§ 指示
データの最初の行から「What is the approximate」を含む行までを、両端の行も含めて一字一句変えずに再掲してください。

§ データセット
....................

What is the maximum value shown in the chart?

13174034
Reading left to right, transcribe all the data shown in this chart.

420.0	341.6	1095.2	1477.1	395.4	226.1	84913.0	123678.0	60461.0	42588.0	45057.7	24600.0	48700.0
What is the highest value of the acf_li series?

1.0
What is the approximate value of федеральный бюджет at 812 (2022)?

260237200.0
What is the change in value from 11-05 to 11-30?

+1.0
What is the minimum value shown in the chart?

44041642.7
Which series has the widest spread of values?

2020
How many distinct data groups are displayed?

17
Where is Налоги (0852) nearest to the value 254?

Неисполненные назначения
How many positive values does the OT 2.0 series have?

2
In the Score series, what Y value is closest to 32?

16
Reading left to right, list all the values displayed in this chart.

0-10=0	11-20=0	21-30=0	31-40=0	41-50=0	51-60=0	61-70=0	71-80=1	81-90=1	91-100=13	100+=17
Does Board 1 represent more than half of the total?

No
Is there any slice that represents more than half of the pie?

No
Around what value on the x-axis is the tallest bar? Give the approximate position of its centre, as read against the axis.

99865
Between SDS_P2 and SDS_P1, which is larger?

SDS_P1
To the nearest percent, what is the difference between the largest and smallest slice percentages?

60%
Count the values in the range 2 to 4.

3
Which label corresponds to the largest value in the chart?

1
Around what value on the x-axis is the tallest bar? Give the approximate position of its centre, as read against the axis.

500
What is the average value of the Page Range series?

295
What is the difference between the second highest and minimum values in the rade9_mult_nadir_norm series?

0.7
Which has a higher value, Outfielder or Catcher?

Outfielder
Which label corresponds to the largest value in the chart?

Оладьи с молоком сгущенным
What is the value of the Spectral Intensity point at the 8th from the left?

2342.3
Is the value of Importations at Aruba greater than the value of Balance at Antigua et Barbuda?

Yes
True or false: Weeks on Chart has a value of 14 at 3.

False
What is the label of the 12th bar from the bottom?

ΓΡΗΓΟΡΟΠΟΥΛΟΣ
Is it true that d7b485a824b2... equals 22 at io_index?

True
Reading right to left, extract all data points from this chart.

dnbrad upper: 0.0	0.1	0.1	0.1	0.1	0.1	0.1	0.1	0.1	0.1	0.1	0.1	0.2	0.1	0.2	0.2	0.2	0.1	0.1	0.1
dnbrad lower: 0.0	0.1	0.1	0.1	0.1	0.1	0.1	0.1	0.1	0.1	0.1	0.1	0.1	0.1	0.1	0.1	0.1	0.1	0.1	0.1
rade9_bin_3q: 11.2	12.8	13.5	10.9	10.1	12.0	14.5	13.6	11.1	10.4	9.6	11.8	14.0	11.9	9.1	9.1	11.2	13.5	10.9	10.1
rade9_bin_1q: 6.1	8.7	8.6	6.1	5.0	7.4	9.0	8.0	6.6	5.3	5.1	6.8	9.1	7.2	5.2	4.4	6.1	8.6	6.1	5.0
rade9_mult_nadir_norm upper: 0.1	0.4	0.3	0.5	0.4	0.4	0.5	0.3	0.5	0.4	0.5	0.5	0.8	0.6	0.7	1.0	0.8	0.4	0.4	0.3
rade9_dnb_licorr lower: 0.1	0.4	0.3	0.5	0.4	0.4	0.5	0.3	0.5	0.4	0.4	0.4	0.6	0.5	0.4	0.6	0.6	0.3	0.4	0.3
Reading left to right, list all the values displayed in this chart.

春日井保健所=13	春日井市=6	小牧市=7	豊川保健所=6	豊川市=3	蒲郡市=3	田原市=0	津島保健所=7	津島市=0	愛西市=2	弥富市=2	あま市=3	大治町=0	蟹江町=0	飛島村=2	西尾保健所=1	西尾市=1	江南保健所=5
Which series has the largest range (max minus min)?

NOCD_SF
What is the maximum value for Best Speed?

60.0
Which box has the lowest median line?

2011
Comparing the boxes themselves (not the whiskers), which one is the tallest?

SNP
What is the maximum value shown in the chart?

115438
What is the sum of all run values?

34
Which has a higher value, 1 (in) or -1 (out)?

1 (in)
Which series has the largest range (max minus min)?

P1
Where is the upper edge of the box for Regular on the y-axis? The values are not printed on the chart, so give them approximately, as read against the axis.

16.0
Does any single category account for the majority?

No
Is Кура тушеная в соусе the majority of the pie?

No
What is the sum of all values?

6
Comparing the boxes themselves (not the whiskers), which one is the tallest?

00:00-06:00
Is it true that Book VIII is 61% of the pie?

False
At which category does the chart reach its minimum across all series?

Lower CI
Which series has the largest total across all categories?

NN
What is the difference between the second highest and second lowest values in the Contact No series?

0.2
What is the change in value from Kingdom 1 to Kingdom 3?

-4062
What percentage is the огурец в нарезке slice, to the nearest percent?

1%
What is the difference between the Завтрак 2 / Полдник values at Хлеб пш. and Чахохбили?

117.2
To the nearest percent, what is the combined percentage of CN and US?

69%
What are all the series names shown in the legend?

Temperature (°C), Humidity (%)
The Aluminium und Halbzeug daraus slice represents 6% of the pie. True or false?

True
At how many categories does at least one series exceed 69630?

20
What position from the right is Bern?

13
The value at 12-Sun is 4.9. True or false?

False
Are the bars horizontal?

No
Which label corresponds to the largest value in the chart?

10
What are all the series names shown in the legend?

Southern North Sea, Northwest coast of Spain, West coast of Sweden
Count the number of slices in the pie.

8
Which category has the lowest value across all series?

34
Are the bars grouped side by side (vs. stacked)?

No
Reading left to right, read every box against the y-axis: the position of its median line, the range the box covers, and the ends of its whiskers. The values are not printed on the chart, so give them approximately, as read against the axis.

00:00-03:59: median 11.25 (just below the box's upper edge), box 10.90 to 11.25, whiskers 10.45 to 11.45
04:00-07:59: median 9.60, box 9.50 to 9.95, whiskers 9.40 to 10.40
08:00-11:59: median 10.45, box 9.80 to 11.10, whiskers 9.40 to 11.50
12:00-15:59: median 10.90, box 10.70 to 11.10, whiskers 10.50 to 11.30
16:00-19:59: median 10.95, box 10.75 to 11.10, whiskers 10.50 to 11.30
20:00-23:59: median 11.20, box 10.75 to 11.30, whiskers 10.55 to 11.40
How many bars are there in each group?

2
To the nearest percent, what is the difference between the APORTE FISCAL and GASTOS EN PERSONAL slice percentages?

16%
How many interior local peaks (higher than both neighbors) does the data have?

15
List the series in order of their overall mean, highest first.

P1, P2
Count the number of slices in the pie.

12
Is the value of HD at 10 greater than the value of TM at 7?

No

....................

§ 解答
What is the maximum value shown in the chart?

13174034
Reading left to right, transcribe all the data shown in this chart.

420.0	341.6	1095.2	1477.1	395.4	226.1	84913.0	123678.0	60461.0	42588.0	45057.7	24600.0	48700.0
What is the highest value of the acf_li series?

1.0
What is the approximate value of федеральный бюджет at 812 (2022)?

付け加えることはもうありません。